Though it has a seed of an interesting story, Ryan Kruger’s sci-fi comedy something or other would rather just overwhelm the viewer’s senses.
There’s something both modern and curiously quaint about Fried Barry. It’s very slick and glossy looking (while also still dark and grimy at the same time), but its dedication to pushing the envelope with graphic sex and violence feels like a product of the 90s, when indie filmmakers were all trying to become the next Tarantino. Fried Barry tries for a lot of things–science fiction, comedy, body horror, etc.–while also assaulting the viewer’s senses with a throbbing electro soundtrack and frenetic imagery. The primary reason it works (mostly) is its star, who adds some unexpected humanity to a thoroughly loathsome character.
Barry (Gary Green) seems to be alive strictly out of spite. A withered husk of a man, Barry is a heroin addict, bouncing back and forth between the streets of Cape Town, South Africa, and the home he shares with his long-suffering wife, Suz (Bianka Hartenstein). When Barry is abducted by a UFO and either possessed or replaced by an alien, it turns out to be the best thing that’s ever happened to him, because his alien counterpart, while still being pretty awful, is a much better human than he could ever be.
Much of the humor in Fried Barry comes from alien Barry wandering around in a befuddled daze, like someone who’s suffered a recent head injury. I don’t know much about Cape Town, but refuse to believe that it’s as awful as it’s portrayed here, a lawless hellscape where the local economy seems to be based predominantly in prostitution, and people are stabbed to death in the street in broad daylight. In keeping with such a terrible place, the people are terrible too. Barry is forced to take drugs, assaulted, treated as a human dildo by women (all of whom inexplicably find him irresistible), and later kidnapped and tortured by a chainsaw-wielding pedophile.

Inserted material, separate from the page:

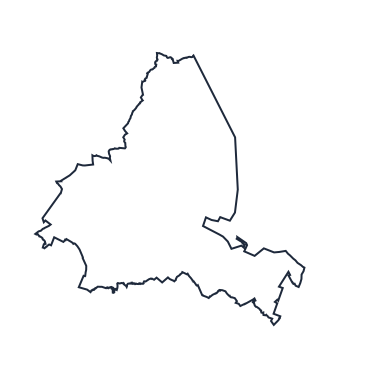 outline of Villa de Cos, Zacatecas, Mexico, rotated 290°
{"feature_id": "50627088B44812883049784", "entity_name": "Villa de Cos", "entity_type": "district", "adm_level": 2, "iso_a3": "MEX", "parent_name": "Mexico", "parent_adm1": "Zacatecas", "projection": "equal_earth", "projection_center": [-102.286, 23.528], "detail": "fine", "context": "isolated", "style": "outline", "palette": "slate", "viewbox_px": 384, "rotation_deg": 290, "n_neighbors": 0, "source": "geoboundaries", "source_scale": "gbopen_adm2", "svg_char_len": 5902}
<svg xmlns="http://www.w3.org/2000/svg" viewBox="0 0 384 384"><g transform="rotate(290 192 192)"><path d="M168.7,300.2L165.5,294.5L163.3,289.8L163.6,278.8L153.4,272.7L154.1,261.4L160.9,261.9L162.5,260.4L165.2,250.0L164.8,250.2L163.3,250.0L162.1,255.9L161.5,256.5L160.5,259.3L160.1,258.9L159.8,259.5L157.5,259.6L158.5,256.8L152.1,248.5L157.7,242.6L160.7,236.4L161.4,232.3L163.8,214.0L172.9,213.8L172.4,220.0L173.4,226.4L178.0,227.1L178.0,237.4L187.4,239.4L209.9,234.2L258.1,213.8L320.8,146.7L320.2,146.4L319.7,146.5L319.1,146.3L318.4,145.1L318.3,143.8L317.7,142.5L316.5,141.4L316.3,141.1L316.5,140.9L316.1,140.2L315.9,140.2L315.7,139.5L315.0,138.7L315.0,138.4L314.5,138.0L314.3,137.6L310.9,134.8L310.5,134.4L310.3,133.6L308.8,134.8L307.0,130.7L309.6,128.8L309.9,127.8L310.1,127.6L310.5,128.0L311.2,126.4L311.3,125.7L311.0,125.1L310.0,123.9L309.7,123.2L309.9,122.5L311.1,121.3L310.7,118.6L311.1,117.2L311.3,113.9L311.1,113.8L310.6,111.5L308.1,112.7L306.5,112.9L305.2,113.6L305.1,114.0L304.8,114.3L304.0,114.3L304.1,114.0L303.2,113.8L302.4,113.3L301.7,113.3L301.4,113.0L300.7,113.2L299.7,113.7L299.6,114.5L299.4,114.4L298.5,115.1L297.7,115.2L297.3,114.6L296.5,114.2L295.9,114.3L295.0,113.6L294.1,113.2L293.5,112.7L293.3,112.1L292.9,111.6L292.0,111.1L290.2,110.7L288.8,109.4L288.1,109.3L288.0,109.7L287.8,109.6L287.3,110.1L285.5,110.1L284.9,110.3L284.6,110.1L283.7,110.3L282.7,109.4L281.6,109.1L281.3,109.3L281.2,109.7L280.8,110.0L280.5,110.0L279.3,108.5L278.1,107.8L278.2,107.6L272.9,108.8L266.6,112.7L266.4,112.4L263.4,111.6L261.5,113.8L261.2,114.4L258.5,112.6L258.1,112.9L257.3,112.7L257.2,112.4L256.6,112.1L255.6,111.9L254.5,111.3L253.2,111.0L252.9,110.8L251.7,110.7L249.1,109.7L247.7,108.8L247.3,109.0L245.8,108.8L244.3,109.0L242.5,108.6L240.3,108.9L238.5,108.5L237.0,108.6L235.9,108.2L234.7,108.4L228.4,105.7L226.5,108.1L224.9,111.0L222.9,109.4L219.9,108.7L218.2,110.8L216.6,110.8L215.5,111.9L215.3,112.5L212.2,113.8L211.6,114.4L210.2,114.2L210.0,113.9L208.6,108.5L207.7,108.2L206.9,106.5L206.6,104.6L206.3,104.6L206.2,104.2L205.5,103.5L205.0,102.3L204.6,102.1L204.4,101.2L203.5,100.2L203.2,100.3L202.0,99.8L201.5,99.9L199.5,101.0L197.6,102.8L195.8,103.2L193.6,104.6L194.9,102.1L194.7,101.7L194.8,101.0L194.4,98.3L193.9,97.4L193.6,95.8L193.8,92.6L193.6,90.8L193.8,89.6L193.1,89.4L192.4,88.1L192.2,86.9L192.4,85.9L187.4,87.9L184.0,89.7L180.3,82.3L179.6,80.2L179.1,75.1L172.5,74.9L165.8,71.4L157.6,64.9L157.3,65.3L155.4,60.9L154.2,62.1L153.8,63.6L152.9,64.8L152.2,66.5L150.3,68.8L146.1,69.1L146.1,68.9L116.2,60.5L112.9,63.1L115.1,64.0L113.1,70.3L111.2,69.1L107.5,65.5L107.1,65.4L106.3,64.4L103.9,63.2L102.5,61.3L99.0,59.1L98.8,60.3L99.1,61.0L99.6,61.5L98.1,63.7L98.3,63.9L98.1,64.2L98.2,64.7L97.8,66.6L97.3,67.5L96.9,67.5L96.2,68.4L96.1,69.5L95.2,70.8L94.3,71.0L94.1,71.5L93.2,72.1L93.0,71.8L93.1,71.5L92.7,71.4L92.7,70.9L92.2,70.6L88.8,70.8L88.9,71.6L88.6,72.5L89.8,73.4L90.6,73.6L90.9,74.1L91.8,74.4L93.8,75.7L93.7,77.8L102.3,78.0L101.1,88.2L102.6,88.9L103.8,89.1L103.6,89.8L104.8,90.1L103.7,96.0L103.2,97.6L102.7,98.2L103.4,98.8L103.4,99.9L101.8,102.9L99.5,106.0L93.6,111.5L93.1,111.9L92.6,111.8L86.4,117.9L82.6,119.2L80.2,119.5L76.5,120.4L76.3,120.3L76.2,118.8L63.8,118.2L64.4,126.8L63.2,130.9L64.8,131.1L65.0,131.6L65.8,132.1L66.1,132.6L66.3,132.2L67.3,133.2L67.4,133.7L68.6,134.0L68.5,134.5L70.7,135.7L72.1,139.8L72.2,144.1L72.9,144.4L72.9,145.8L73.5,145.7L73.5,146.8L74.1,147.2L74.1,147.6L74.7,147.9L74.7,148.4L75.2,148.8L75.1,149.8L74.6,149.4L74.5,150.5L74.0,150.2L74.0,151.0L73.5,150.6L73.4,151.2L72.7,151.0L69.6,152.3L70.6,152.4L70.6,152.9L71.1,153.1L71.3,152.4L71.8,152.7L72.1,152.0L73.2,152.8L73.4,152.2L74.5,152.9L74.2,153.5L74.7,153.8L74.3,154.3L74.2,154.8L76.3,154.7L78.2,154.2L80.4,153.1L81.1,153.5L81.2,154.9L81.4,155.5L82.4,156.9L82.6,158.5L83.0,158.6L82.8,159.3L82.0,159.5L81.1,162.3L80.4,163.1L81.5,163.1L82.3,162.7L83.8,163.1L84.2,163.6L84.8,165.3L85.0,165.2L85.6,166.9L86.2,166.4L86.3,166.6L85.3,167.4L85.7,168.3L86.0,167.9L86.2,168.2L86.0,168.4L86.4,168.8L85.9,170.0L86.3,170.6L86.8,170.7L86.8,172.0L87.3,173.1L87.3,173.3L87.9,173.5L87.8,174.2L88.4,174.4L88.1,175.3L88.5,175.5L89.0,177.4L89.6,177.8L90.4,177.4L91.7,177.6L92.0,179.0L95.3,181.4L96.5,182.8L96.4,183.5L96.9,183.9L96.6,186.4L99.4,188.0L96.8,194.9L103.5,198.6L102.6,200.8L102.3,204.4L102.4,204.8L102.0,205.9L103.9,206.9L104.6,206.6L107.1,206.9L109.7,208.9L110.3,208.9L112.4,210.3L113.4,210.3L112.9,215.5L113.7,215.9L112.0,218.0L110.8,220.3L109.1,222.9L108.9,222.9L108.6,224.1L108.2,224.1L108.2,224.7L107.3,226.1L105.9,228.0L105.7,228.6L105.8,229.1L106.4,229.4L98.6,236.8L98.8,237.3L98.4,237.7L98.4,241.7L98.1,244.0L99.9,244.5L99.8,244.9L102.4,246.5L104.4,248.4L104.2,248.4L104.6,249.0L105.9,250.0L107.8,250.4L107.8,250.8L108.6,250.9L108.6,251.2L109.2,251.4L109.1,252.2L109.6,252.2L110.1,254.2L110.1,257.4L108.6,259.4L107.3,262.0L107.4,262.6L107.2,262.6L107.2,263.0L106.5,264.0L106.4,264.9L106.7,265.4L106.9,268.5L104.8,271.5L102.8,271.0L102.9,274.2L101.4,276.4L104.9,279.8L104.7,279.9L105.2,280.4L111.8,286.1L113.3,287.1L112.0,288.4L111.8,287.8L110.9,288.2L110.6,288.0L110.6,287.7L110.2,287.0L109.2,286.9L108.9,288.3L108.3,288.5L108.0,289.0L106.8,289.8L106.0,291.3L106.2,292.0L105.3,295.3L104.5,296.3L104.3,297.5L103.4,297.7L102.4,298.5L102.6,299.3L103.2,300.2L101.7,300.7L101.2,301.5L100.9,301.5L101.3,303.3L101.9,303.7L101.5,304.1L101.6,304.6L101.5,305.1L100.3,306.8L100.4,310.7L97.8,310.4L95.1,314.3L101.0,317.0L103.3,317.6L103.4,317.1L104.0,317.3L104.1,317.5L105.4,317.5L105.5,310.3L116.5,310.2L117.1,307.5L120.0,309.0L119.3,310.2L132.8,310.1L132.8,306.1L150.0,309.9L147.6,312.5L147.0,311.7L146.5,311.3L141.4,317.0L141.6,317.2L140.5,318.4L140.7,318.7L140.4,319.1L140.9,319.8L139.4,321.4L139.2,324.7L143.5,324.9L147.7,324.6L151.9,323.2L155.7,323.9L159.4,323.5L159.6,321.8L160.5,319.6L161.5,315.4L163.2,312.5L164.0,310.0L166.0,305.7L166.8,303.4L168.7,300.2Z" fill="none" stroke="#1e293b" stroke-width="2"/></g></svg>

That humor is soured when Barry occasionally gives as good as he gets, such as assaulting a man who offers him oral sex in a nightclub bathroom. Not just a lazy, tiresome attempt at pushing the envelope, it contradicts the idea that alien Barry is a sort of R rated babe in the woods. He doesn’t know how to communicate with humans, and can’t sense danger until it’s almost too late, yet he somehow also recognizes when a man is making a pass at him, and reacts with violence, much like human Barry probably would. It’s far from the only meant to be edgy moment in Fried Barry, but perhaps the one that most indicates that writer-director Ryan Kruger was more interested in getting a rise out of his audience than actually saying anything worthwhile.
I’m not sure how one reviews a movie like Fried Barry. I didn’t enjoy it, but I don’t know if I was supposed to. It’s an interesting movie, not unlike The Man Who Fell to Earth, but much louder and more colorful. Despite its dedication to grotesque imagery, like a grown man breastfeeding or someone shitting on a floor, I wasn’t particularly offended by it. If anything, it’s perplexing: what is this about, exactly? Is it about alien Barry learning how to be human, and in turn helping Barry himself to become a better person? Since there’s no indication that human Barry knows anything about what’s happening while alien Barry is walking around pretending to be him, that’s not entirely clear.
The primary reason it works (mostly) is its star, who adds some unexpected humanity to a thoroughly loathsome character.
Anyhow, the notion that alien Barry is a better person than human Barry gets a bit lost when you consider that there are almost no decent characters in the movie. Even Suz, who’s ostensibly the sole person who can offer Barry any sense of real love and stability, leaves their preschool age son alone so that she can have noisy daytime sex with Barry, but not before gleefully waving a condom at the kid. With this, Kruger seems to be taking a page from the John Waters school of “the crudeness is the point,” but that still doesn’t make it any clearer as to what the takeaway from Fried Barry is supposed to be.
Luckily, Kruger has Gary Green as his protagonist. Making his feature acting debut after mostly doing stunt work, Green does a remarkable thing: rendering a repugnant, one-dimensional character fascinating enough to sit through a ninety minute long movie about him. With very little dialogue, Green does most of his acting with his face and body, and is absolutely believable as someone who’s just recently put on a human suit and doesn’t quite know how to wear it yet. A whole, perfectly good movie could have been made just about that, and alien Barry struggling to appear “normal,” without the extraneous sex and violence. Instead, Green’s performance ends up being the sole highlight of a loud, over the top mess.
Fried Barry premieres on Shudder May 7th.